EXERCISE DETAILS: Format the records below as a JSON list of strings, one string per line and no blank lines, running from the first line of the records up to and including the line that contains "Why Compression Stockings for Varicose V".
(EXTRACTED MATERIAL begins)
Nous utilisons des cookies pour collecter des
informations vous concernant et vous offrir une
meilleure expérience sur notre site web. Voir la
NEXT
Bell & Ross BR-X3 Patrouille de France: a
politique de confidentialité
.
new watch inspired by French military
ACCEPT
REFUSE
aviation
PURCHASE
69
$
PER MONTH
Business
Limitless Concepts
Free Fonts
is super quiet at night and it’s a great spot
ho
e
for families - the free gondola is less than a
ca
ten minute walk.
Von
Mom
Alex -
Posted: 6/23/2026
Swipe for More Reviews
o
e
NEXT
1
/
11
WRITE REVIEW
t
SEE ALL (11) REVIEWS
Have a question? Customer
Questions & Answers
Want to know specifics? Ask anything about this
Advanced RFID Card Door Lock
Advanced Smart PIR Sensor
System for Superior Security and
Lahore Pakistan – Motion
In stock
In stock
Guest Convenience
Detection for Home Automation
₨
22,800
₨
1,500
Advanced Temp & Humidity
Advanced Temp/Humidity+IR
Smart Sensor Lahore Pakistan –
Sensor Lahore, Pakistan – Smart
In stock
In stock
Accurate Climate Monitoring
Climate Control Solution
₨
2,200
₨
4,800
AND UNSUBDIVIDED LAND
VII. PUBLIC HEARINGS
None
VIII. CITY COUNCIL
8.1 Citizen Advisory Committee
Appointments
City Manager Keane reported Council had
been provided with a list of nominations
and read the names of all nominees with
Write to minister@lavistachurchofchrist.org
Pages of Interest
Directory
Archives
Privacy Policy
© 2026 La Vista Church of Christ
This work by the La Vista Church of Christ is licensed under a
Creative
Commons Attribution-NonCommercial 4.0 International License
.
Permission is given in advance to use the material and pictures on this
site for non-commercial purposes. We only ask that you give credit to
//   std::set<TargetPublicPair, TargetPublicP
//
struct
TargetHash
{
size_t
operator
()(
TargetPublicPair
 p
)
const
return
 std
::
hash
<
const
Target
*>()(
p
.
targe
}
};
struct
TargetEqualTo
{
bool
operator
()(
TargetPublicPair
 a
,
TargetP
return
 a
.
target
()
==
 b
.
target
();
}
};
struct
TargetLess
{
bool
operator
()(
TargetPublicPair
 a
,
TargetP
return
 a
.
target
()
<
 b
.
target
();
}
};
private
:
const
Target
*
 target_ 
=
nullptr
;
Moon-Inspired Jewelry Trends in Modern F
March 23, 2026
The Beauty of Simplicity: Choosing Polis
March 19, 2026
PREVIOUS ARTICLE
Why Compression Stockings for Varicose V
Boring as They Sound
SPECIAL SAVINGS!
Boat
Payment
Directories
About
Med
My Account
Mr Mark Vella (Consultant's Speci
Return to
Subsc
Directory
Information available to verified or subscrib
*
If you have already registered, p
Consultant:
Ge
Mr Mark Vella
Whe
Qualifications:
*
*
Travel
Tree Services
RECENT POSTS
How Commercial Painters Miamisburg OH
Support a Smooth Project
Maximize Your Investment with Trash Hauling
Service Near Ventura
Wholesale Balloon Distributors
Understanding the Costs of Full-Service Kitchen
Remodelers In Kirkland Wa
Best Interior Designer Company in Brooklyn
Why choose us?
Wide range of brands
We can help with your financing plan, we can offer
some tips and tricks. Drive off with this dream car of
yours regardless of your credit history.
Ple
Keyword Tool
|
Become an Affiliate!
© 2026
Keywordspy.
(EXTRACTED MATERIAL ends)
ANSWER FOR THIS EXERCISE:
[
  "Nous utilisons des cookies pour collecter des",
  "informations vous concernant et vous offrir une",
  "meilleure expérience sur notre site web. Voir la",
  "NEXT",
  "Bell & Ross BR-X3 Patrouille de France: a",
  "politique de confidentialité",
  ".",
  "new watch inspired by French military",
  "ACCEPT",
  "REFUSE",
  "aviation",
  "PURCHASE",
  "69",
  "$",
  "PER MONTH",
  "Business",
  "Limitless Concepts",
  "Free Fonts",
  "is super quiet at night and it’s a great spot",
  "ho",
  "e",
  "for families - the free gondola is less than a",
  "ca",
  "ten minute walk.",
  "Von",
  "Mom",
  "Alex -",
  "Posted: 6/23/2026",
  "Swipe for More Reviews",
  "o",
  "e",
  "NEXT",
  "1",
  "/",
  "11",
  "WRITE REVIEW",
  "t",
  "SEE ALL (11) REVIEWS",
  "Have a question? Customer",
  "Questions & Answers",
  "Want to know specifics? Ask anything about this",
  "Advanced RFID Card Door Lock",
  "Advanced Smart PIR Sensor",
  "System for Superior Security and",
  "Lahore Pakistan – Motion",
  "In stock",
  "In stock",
  "Guest Convenience",
  "Detection for Home Automation",
  "₨",
  "22,800",
  "₨",
  "1,500",
  "Advanced Temp & Humidity",
  "Advanced Temp/Humidity+IR",
  "Smart Sensor Lahore Pakistan –",
  "Sensor Lahore, Pakistan – Smart",
  "In stock",
  "In stock",
  "Accurate Climate Monitoring",
  "Climate Control Solution",
  "₨",
  "2,200",
  "₨",
  "4,800",
  "AND UNSUBDIVIDED LAND",
  "VII. PUBLIC HEARINGS",
  "None",
  "VIII. CITY COUNCIL",
  "8.1 Citizen Advisory Committee",
  "Appointments",
  "City Manager Keane reported Council had",
  "been provided with a list of nominations",
  "and read the names of all nominees with",
  "Write to minister@lavistachurchofchrist.org",
  "Pages of Interest",
  "Directory",
  "Archives",
  "Privacy Policy",
  "© 2026 La Vista Church of Christ",
  "This work by the La Vista Church of Christ is licensed under a",
  "Creative",
  "Commons Attribution-NonCommercial 4.0 International License",
  ".",
  "Permission is given in advance to use the material and pictures on this",
  "site for non-commercial purposes. We only ask that you give credit to",
  "//   std::set<TargetPublicPair, TargetPublicP",
  "//",
  "struct",
  "TargetHash",
  "{",
  "size_t",
  "operator",
  "()(",
  "TargetPublicPair",
  " p",
  ")",
  "const",
  "return",
  " std",
  "::",
  "hash",
  "<",
  "const",
  "Target",
  "*>()(",
  "p",
  ".",
  "targe",
  "}",
  "};",
  "struct",
  "TargetEqualTo",
  "{",
  "bool",
  "operator",
  "()(",
  "TargetPublicPair",
  " a",
  ",",
  "TargetP",
  "return",
  " a",
  ".",
  "target",
  "()",
  "==",
  " b",
  ".",
  "target",
  "();",
  "}",
  "};",
  "struct",
  "TargetLess",
  "{",
  "bool",
  "operator",
  "()(",
  "TargetPublicPair",
  " a",
  ",",
  "TargetP",
  "return",
  " a",
  ".",
  "target",
  "()",
  "<",
  " b",
  ".",
  "target",
  "();",
  "}",
  "};",
  "private",
  ":",
  "const",
  "Target",
  "*",
  " target_ ",
  "=",
  "nullptr",
  ";",
  "Moon-Inspired Jewelry Trends in Modern F",
  "March 23, 2026",
  "The Beauty of Simplicity: Choosing Polis",
  "March 19, 2026",
  "PREVIOUS ARTICLE",
  "Why Compression Stockings for Varicose V"
]